> [Short problem]: Reproduce the entries below verbatim, from their first line through the line holding "scientific name: Festuca", inclusive.

> [Data for this exercise]:
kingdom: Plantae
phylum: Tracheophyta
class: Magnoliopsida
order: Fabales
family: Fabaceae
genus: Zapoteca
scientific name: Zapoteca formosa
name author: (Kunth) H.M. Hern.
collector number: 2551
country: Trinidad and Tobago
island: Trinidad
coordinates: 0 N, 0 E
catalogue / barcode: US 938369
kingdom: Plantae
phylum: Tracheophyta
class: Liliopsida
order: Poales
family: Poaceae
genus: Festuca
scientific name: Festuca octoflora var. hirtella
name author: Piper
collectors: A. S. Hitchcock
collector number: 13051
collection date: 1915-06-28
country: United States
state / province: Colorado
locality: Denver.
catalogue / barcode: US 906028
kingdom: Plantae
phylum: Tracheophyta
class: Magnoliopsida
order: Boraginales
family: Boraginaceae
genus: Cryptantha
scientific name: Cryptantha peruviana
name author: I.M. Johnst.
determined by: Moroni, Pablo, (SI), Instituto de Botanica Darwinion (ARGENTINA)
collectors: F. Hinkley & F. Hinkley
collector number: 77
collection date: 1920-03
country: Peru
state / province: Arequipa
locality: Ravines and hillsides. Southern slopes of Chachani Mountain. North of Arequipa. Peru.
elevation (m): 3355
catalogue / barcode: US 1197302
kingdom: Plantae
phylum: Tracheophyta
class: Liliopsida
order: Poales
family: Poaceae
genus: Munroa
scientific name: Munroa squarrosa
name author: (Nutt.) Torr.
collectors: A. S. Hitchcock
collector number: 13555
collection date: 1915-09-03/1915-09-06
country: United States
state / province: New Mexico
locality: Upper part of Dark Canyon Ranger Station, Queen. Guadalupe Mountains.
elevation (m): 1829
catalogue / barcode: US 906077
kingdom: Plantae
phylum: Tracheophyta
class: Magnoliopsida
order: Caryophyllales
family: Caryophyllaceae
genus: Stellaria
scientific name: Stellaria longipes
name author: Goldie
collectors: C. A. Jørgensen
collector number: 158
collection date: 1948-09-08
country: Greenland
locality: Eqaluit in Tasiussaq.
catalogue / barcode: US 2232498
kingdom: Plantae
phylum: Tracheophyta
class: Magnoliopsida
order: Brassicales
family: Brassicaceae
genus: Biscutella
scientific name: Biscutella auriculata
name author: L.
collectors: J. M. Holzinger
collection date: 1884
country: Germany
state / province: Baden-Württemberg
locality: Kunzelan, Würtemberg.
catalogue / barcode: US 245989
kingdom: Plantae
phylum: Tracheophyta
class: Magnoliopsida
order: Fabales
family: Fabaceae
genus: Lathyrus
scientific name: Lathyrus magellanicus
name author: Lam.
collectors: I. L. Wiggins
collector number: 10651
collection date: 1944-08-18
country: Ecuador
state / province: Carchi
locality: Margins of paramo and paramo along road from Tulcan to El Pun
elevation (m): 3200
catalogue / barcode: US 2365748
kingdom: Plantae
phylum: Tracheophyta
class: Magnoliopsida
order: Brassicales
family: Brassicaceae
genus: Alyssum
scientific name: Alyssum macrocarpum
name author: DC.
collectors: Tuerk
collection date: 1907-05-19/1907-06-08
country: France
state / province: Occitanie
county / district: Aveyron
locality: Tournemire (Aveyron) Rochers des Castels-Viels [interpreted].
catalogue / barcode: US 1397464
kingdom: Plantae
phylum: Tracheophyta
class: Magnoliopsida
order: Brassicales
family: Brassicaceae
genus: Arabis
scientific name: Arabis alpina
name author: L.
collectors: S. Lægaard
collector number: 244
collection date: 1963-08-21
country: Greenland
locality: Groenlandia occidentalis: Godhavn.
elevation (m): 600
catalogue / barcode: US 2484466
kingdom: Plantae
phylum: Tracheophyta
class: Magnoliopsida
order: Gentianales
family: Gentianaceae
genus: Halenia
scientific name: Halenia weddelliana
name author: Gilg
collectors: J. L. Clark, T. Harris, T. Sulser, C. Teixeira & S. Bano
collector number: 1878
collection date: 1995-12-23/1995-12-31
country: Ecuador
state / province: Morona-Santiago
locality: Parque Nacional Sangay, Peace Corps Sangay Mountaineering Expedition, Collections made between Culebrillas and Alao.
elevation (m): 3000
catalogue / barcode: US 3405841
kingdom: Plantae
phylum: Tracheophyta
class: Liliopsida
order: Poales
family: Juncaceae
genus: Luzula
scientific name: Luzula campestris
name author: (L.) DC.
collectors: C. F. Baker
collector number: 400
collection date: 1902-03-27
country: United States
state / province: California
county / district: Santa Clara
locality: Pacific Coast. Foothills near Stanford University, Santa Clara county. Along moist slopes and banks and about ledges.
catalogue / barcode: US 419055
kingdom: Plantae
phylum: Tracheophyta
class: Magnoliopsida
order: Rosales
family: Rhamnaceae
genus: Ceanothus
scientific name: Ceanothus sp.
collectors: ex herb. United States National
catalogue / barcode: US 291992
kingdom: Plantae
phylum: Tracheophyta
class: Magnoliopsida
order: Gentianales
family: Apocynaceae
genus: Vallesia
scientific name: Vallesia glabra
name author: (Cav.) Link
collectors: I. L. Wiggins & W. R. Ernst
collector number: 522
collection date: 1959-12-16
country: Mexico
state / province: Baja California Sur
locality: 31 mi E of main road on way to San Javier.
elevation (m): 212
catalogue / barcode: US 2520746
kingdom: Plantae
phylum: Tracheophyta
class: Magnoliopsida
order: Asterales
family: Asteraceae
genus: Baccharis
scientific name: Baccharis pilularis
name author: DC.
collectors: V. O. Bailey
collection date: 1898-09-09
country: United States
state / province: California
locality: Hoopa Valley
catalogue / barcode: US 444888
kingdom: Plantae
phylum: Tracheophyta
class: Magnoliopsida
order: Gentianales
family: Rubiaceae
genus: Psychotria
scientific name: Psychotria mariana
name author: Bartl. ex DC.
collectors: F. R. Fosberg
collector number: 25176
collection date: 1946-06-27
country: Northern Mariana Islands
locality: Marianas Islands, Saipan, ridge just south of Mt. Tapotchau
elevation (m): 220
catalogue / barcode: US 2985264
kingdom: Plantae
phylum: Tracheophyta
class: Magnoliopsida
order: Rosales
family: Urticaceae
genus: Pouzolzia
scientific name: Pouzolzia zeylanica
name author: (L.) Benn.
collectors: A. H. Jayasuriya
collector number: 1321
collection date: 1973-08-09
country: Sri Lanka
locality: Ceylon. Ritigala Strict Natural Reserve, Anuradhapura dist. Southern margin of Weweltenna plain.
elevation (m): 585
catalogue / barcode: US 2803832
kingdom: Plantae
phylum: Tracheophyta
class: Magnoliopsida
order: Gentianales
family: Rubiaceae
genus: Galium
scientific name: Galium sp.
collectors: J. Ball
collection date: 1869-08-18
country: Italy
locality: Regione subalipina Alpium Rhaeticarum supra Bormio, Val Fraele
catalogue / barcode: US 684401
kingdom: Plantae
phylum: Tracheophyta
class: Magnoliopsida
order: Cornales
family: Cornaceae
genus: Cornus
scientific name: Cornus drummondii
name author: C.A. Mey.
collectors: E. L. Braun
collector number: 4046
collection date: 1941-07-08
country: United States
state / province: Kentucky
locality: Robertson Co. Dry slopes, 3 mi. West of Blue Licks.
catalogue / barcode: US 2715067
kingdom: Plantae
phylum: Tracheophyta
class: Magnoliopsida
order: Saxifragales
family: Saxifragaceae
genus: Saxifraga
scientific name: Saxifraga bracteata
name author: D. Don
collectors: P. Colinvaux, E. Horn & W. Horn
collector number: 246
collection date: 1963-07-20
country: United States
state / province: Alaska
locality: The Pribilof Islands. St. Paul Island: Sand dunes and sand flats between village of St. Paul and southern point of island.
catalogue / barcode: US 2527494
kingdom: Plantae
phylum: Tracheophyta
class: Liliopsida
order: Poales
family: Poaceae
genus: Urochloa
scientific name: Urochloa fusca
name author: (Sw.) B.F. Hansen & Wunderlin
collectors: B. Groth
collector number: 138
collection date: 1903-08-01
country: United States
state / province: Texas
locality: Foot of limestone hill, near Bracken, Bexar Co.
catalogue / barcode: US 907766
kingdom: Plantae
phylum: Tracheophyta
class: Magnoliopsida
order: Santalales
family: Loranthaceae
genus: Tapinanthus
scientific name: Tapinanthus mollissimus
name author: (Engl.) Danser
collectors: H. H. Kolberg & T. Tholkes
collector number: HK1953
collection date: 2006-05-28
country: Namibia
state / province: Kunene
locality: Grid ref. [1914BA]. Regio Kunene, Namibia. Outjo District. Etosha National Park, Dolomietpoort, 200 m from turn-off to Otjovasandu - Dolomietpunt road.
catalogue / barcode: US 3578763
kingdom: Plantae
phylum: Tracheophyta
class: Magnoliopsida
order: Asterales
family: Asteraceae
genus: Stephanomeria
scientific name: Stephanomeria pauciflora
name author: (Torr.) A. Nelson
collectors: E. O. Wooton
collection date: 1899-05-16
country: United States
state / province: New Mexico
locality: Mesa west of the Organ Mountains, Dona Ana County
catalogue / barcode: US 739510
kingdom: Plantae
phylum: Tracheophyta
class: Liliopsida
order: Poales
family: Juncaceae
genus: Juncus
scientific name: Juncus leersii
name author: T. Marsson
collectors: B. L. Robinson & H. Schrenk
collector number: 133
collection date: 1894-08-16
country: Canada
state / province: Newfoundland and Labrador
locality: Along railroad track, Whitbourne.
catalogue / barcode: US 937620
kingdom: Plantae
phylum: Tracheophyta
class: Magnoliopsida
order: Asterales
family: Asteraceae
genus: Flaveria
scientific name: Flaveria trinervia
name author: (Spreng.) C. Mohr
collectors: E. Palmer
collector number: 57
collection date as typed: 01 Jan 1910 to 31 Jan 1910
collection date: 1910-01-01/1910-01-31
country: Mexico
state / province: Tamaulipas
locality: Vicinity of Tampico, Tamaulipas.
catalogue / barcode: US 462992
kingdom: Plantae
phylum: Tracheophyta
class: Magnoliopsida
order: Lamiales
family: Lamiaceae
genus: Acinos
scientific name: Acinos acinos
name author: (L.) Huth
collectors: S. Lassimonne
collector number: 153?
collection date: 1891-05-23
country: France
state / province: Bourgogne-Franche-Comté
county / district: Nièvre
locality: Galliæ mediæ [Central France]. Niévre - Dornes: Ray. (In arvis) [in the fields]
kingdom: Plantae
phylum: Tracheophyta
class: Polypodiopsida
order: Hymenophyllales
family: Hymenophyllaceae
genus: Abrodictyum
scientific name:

> [Expected answer]:
kingdom: Plantae
phylum: Tracheophyta
class: Magnoliopsida
order: Fabales
family: Fabaceae
genus: Zapoteca
scientific name: Zapoteca formosa
name author: (Kunth) H.M. Hern.
collector number: 2551
country: Trinidad and Tobago
island: Trinidad
coordinates: 0 N, 0 E
catalogue / barcode: US 938369
kingdom: Plantae
phylum: Tracheophyta
class: Liliopsida
order: Poales
family: Poaceae
genus: Festuca
scientific name: Festuca octoflora var. hirtella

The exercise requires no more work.